» **SET TASK 1**
Reproduce the records verbatim, from the line with "family: Thymelaeaceae" through the last line of the records.

───── SELECTED EXCERPT

Human security is an ancient concept
that is new to us. It is new because the term has entered developmental and
political analysis in the 1990s and accelerated in usage in the early years of
this century. However, the concerns for human security are as old as human
society and form the basis of human civilization. Food and physical security were
the overriding concern of early civilizations and they continue to be central
to this day especially given the current global food crisis and ever-frequent
occurrence of devastating natural disasters around the world.
What is new is globalisation - the
extent to which our fates have become intertwined with those who previously
would have remained isolated from us. Also new is the fact that most wars are
now intrastate. Regionalism, ethnicity, mass migration and communal violence
are more threatening than before. Ninety percent of the casualties of conflicts
are civilians. In essence, human security means safety for people from both
violent and non-violent threats. It is a condition or state of being
characterized by freedom from pervasive threats to people's rights, their
safety, or even their lives. It is an alternative way of seeing the world,
taking people as its point of reference, rather than focusing exclusively on
the security of territory or governments. Like other security concepts -
national security, economic security, food security, and environmental security
- it is about protection. Human security entails taking preventive measures to
reduce vulnerability and minimize risk, and taking remedial action where
prevention fails.
Human security is also reflected in
the history of social and political thought. I will take but two examples. In
the thought of Hobbes people surrender a degree of liberty to the State as
protection against anarchy. The security of the state is the overriding concern. In the thought of the Enlightenment
individual freedoms and liberties guarantee human security by limiting the
powers of the State. The security of the individual is the overriding concern.
These debates continue to this date but they present a false dichotomy. It is
the combination of rights and responsibilities of the state and those of the
individual that guarantee human security. However, the human security
perspective does analyze means and results from the point of view of their
impact on human beings as it is a people-centered concept.
Mr.

──────────
───── AVAILABLE RECORDS

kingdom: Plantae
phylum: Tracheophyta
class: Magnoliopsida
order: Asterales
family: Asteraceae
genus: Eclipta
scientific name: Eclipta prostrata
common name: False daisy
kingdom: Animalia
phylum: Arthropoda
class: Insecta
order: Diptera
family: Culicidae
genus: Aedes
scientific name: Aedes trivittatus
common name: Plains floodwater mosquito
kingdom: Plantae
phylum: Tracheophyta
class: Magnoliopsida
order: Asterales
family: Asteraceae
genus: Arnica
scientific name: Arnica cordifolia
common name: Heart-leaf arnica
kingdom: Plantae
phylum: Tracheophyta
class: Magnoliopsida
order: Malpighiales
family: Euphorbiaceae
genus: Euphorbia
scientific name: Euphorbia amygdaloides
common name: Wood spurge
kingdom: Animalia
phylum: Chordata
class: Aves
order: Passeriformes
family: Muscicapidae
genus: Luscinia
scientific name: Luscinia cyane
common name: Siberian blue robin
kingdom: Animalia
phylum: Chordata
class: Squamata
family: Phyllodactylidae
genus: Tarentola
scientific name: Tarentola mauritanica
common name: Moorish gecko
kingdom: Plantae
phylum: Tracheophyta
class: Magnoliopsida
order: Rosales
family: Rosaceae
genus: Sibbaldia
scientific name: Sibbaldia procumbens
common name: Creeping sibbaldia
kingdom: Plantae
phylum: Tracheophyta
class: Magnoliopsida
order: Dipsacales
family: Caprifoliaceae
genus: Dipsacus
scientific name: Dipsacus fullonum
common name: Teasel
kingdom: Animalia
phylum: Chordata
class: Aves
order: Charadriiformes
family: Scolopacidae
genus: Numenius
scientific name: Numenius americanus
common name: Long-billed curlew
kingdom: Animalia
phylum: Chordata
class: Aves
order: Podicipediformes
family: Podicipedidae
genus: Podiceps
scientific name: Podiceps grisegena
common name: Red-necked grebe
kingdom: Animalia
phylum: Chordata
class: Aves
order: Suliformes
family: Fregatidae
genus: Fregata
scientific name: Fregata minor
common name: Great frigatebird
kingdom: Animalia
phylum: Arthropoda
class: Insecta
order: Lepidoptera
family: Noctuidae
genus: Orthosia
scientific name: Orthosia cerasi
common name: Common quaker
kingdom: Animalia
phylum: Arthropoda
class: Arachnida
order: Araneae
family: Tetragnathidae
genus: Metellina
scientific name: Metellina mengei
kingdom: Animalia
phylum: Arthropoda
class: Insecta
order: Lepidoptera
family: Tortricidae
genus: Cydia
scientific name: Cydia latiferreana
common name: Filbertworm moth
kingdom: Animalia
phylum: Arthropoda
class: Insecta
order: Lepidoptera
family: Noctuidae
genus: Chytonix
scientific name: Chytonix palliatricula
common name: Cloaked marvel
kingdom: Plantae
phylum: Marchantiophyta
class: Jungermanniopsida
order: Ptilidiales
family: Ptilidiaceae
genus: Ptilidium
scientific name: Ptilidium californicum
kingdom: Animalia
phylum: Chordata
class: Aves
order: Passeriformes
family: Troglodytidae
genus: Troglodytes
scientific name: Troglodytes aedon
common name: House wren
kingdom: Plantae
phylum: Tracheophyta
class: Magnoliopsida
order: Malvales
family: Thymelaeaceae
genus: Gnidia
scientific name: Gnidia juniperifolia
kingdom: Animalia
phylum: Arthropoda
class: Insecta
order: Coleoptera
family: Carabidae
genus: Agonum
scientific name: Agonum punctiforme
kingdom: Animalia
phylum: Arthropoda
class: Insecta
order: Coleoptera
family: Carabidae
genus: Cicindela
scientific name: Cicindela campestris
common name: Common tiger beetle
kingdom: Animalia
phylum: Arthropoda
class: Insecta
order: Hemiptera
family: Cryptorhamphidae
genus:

──────────

» **SET TASK 2**
Pick up the passage on human security after its final line and carry it forward.

» **FINAL RESULT 1**
family: Thymelaeaceae
genus: Gnidia
scientific name: Gnidia juniperifolia
kingdom: Animalia
phylum: Arthropoda
class: Insecta
order: Coleoptera
family: Carabidae
genus: Agonum
scientific name: Agonum punctiforme
kingdom: Animalia
phylum: Arthropoda
class: Insecta
order: Coleoptera
family: Carabidae
genus: Cicindela
scientific name: Cicindela campestris
common name: Common tiger beetle
kingdom: Animalia
phylum: Arthropoda
class: Insecta
order: Hemiptera
family: Cryptorhamphidae
genus:

» **FINAL RESULT 2**
President,
The
idea of human security is not new to the UN. Great strides were made in the conceptualization of human security with
the Charter of the United Nations and the Universal Declaration of Human Rights
in the 1940s. Since then numerous covenants have further defined the civil,
political, economic, and social rights, as well as the rights of children,
women, minorities, and indigenous peoples. This forms the edifice of the
rights-based approach to development, including the right to development
itself.
Quest
for definition and applicability of human security by academia and
policy-makers burgeoned in 1990’s and early years of the 21st
century. The specific phrase "human security" is most commonly associated
with the 1994 UNDP Human Development Report that advocated attempting to
capture the post-Cold War peace dividend and redirect those resources towards
the development agenda. Most importantly the report outlined a change of
emphasis from the state security to that of a human being, which included
economic, food, health, environmental, personal, community and political
dimensions.
Human
security entails the freedom for each and every segment of the society to live
a decent life; provision of an environment for everybody to develop his/her
potential and not be discriminated against because of his/her gender, race or
religion; and being protected from crime and environmental hazards, in other
words people can exercise these choices safely and freely.
Advancing
the human security agenda has been further explored in the 2003 report of the
Commission on Human Security. The prime merit of the human security concept we see
in that it addresses in a comprehensive manner the triple-tier freedom outlined
in the Millennium Declaration, i.e. freedom from want, freedom from fear and
freedom to live in a healthier and cleaner environment.
Mr.
President,
With a view
to sharing experience and advancing further the human security agenda
Mr.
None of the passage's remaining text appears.